▶ Records excerpted from a collection

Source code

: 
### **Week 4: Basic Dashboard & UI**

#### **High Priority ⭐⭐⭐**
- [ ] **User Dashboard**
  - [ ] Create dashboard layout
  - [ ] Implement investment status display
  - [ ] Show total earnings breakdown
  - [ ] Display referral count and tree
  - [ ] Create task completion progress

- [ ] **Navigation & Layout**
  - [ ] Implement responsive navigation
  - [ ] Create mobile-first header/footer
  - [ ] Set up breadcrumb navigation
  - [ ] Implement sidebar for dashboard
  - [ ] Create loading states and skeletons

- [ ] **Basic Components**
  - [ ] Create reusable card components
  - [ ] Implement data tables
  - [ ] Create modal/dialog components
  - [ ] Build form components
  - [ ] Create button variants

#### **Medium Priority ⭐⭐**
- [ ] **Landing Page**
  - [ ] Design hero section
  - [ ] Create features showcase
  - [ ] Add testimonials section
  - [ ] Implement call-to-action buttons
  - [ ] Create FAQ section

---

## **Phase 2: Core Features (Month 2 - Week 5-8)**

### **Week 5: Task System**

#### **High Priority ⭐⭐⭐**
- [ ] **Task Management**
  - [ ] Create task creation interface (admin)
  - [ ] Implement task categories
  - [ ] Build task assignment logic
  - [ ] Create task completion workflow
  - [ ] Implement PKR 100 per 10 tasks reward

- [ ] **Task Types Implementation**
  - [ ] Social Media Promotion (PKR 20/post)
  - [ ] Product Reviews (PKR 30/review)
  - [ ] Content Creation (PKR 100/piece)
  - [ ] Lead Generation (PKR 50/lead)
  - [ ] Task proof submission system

▶ Your objective
Retype exactly, and only, the lines above from the one where "- [ ] Show total earnings breakdown" occurs up to and including the one where "- [ ] Create button variants" occurs.

▶ Solution
  - [ ] Show total earnings breakdown
  - [ ] Display referral count and tree
  - [ ] Create task completion progress

- [ ] **Navigation & Layout**
  - [ ] Implement responsive navigation
  - [ ] Create mobile-first header/footer
  - [ ] Set up breadcrumb navigation
  - [ ] Implement sidebar for dashboard
  - [ ] Create loading states and skeletons

- [ ] **Basic Components**
  - [ ] Create reusable card components
  - [ ] Implement data tables
  - [ ] Create modal/dialog components
  - [ ] Build form components
  - [ ] Create button variants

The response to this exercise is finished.